Un recul des bénéfices moins élévé chez IBM

Le groupe informatique américain IBM, qui cherche à se réinventer en mettant l’accent sur des créneaux porteurs du marché, a été plus rentable que prévu en début d’année mais son chiffre d’affaires a encore reculé, pour le douzième trimestre consécutif.

«Big Blue» a annoncé lundi un bénéfice de 2,3 milliards de dollars pour le premier trimestre, en baisse de 2,4% sur un an.

Son bénéfice par action hors éléments exceptionnels, la référence pour Wall Street, a toutefois dépassé de 9 cents la prévision moyenne des analystes, à 2,91 dollars.

Le chiffre d’affaires a baissé pour sa part de 11,9% à 19,59 milliards de dollars. Le marché avait anticipé ce nouveau recul, mais s’attendait à ce qu’il soit moins marqué avec 19,73 milliards espérés en moyenne.

Le directeur financier, Martin Schroeter, a précisé lors d’une téléconférence explicative avec des analystes que les taux de changes défavorables avaient pesé à hauteur de 8% sur les revenus du trimestre, et rappelé que les cessions du groupe, qui tente de se recentrer sur des activités à marges plus élevées, pesaient également sur sa croissance.

Pour l’ensemble de l’année, le groupe a confirmé sa prévision d’un bénéfice annuel entre 15,75 et 16,50 dollars par action.

L’action IBM, qui avait terminé la séance à la Bourse de New York en hausse de plus de 3% avant la publication des résultats, prenait 0,44% supplémentaires à 166,89 dollars vers 16h50, dans les échanges électroniques suivant la clôture.

Amélioration des marges

La direction d’IBM a malgré tout affirmé lundi que le groupe était sur la bonne voie, mettant en particulier en avant une croissance de 20% des revenus dans les «impératifs stratégiques», qui recouvrent entre autres les services de «cloud», dématérialisés en ligne, ainsi que les activités d’analyse de données.

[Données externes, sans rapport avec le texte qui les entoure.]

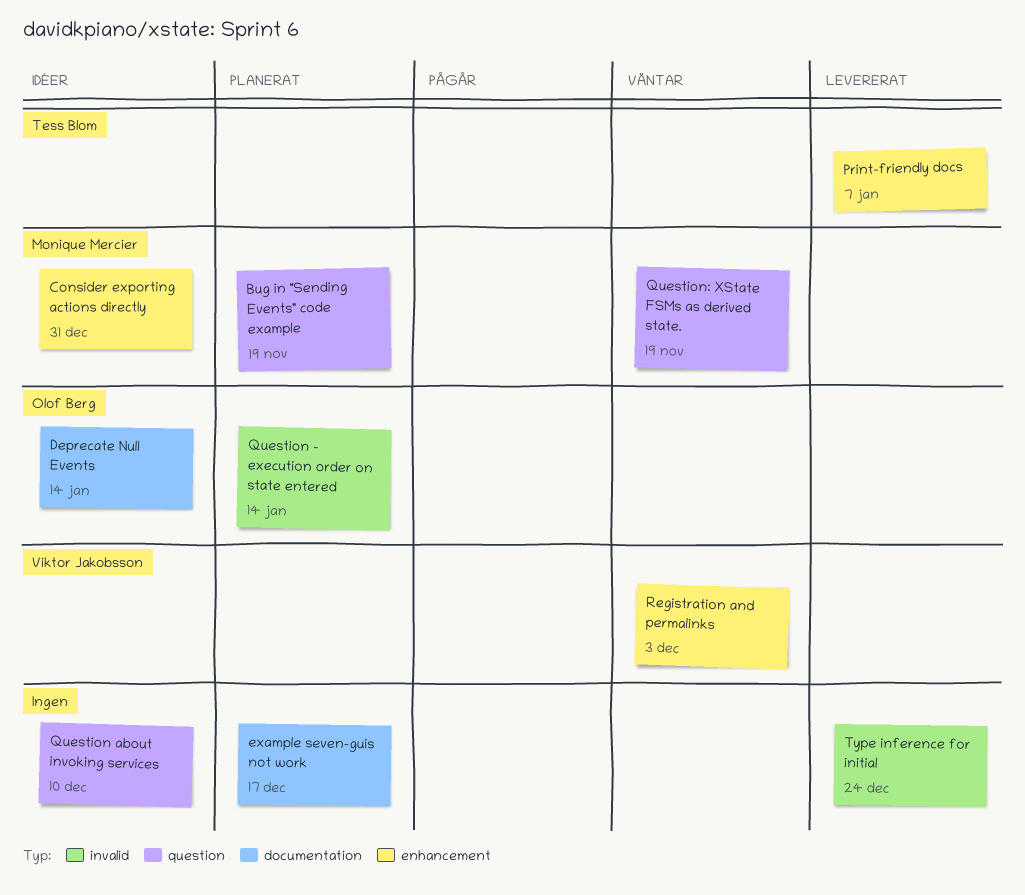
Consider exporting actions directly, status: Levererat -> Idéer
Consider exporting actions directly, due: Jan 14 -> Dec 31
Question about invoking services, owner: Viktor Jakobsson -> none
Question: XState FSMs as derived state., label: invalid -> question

En excluant les effets de change et les cessions d’actifs, le groupe évoque même une croissance de 30% dans ces activités clés.

«Le taux de croissance pour nos impératifs stratégiques a accéléré», s’est félicitée dans un communiqué la PDG Ginni Rometty, pour qui «l’accent mis sur une meilleure valeur, à travers une transformation du portefeuille et de l’investissement dans des parties clés de l’activité, a continué à soutenir l’amélioration des marges».

«Les mesures que nous prenons pour réinventer nos activités, nos innovations (…) commencent à payer», a aussi affirmé Martin Schroeter.

«La transformation (…) continue non seulement à un rythme très rapide, mais aussi au rythme nécessaire pour rester en pointe dans l’informatique d’entreprise», a-t-il aussi assuré.

IBM s’était notamment fixé fin février l’objectif d’atteindre 40 milliards de dollars de chiffre d’affaires d’ici 2018 dans des secteurs jugés porteurs comme l’informatique dématérialisée (cloud), l’analyse de données, le mobile et la sécurité.

Cela passe par la réorientation de milliards de dollars d’investissements vers ces créneaux stratégiques.

Le groupe a ainsi annoncé le mois dernier son intention d’investir 3 milliards de dollars sur quatre ans dans une nouvelle division consacrée aux applications pour les objets connectés à internet, en plein essor. Il veut notamment proposer à ses clients des outils pour mieux analyser et utiliser les volumes importants de données collectées par ces objets.

Et la semaine dernière, IBM a lancé une offensive dans le domaine de la santé, avec l’annonce d’une nouvelle plateforme de partage et d’analyse de données pour les médecins, les chercheurs et les assureurs s’appuyant sur les capacités de son super-ordinateur Watson, ainsi que d’une première série de partenariats avec le groupe informatique Apple, le groupe pharmaceutique Johnson & Johnson et le fabricant d’appareillages médicaux Medtronic.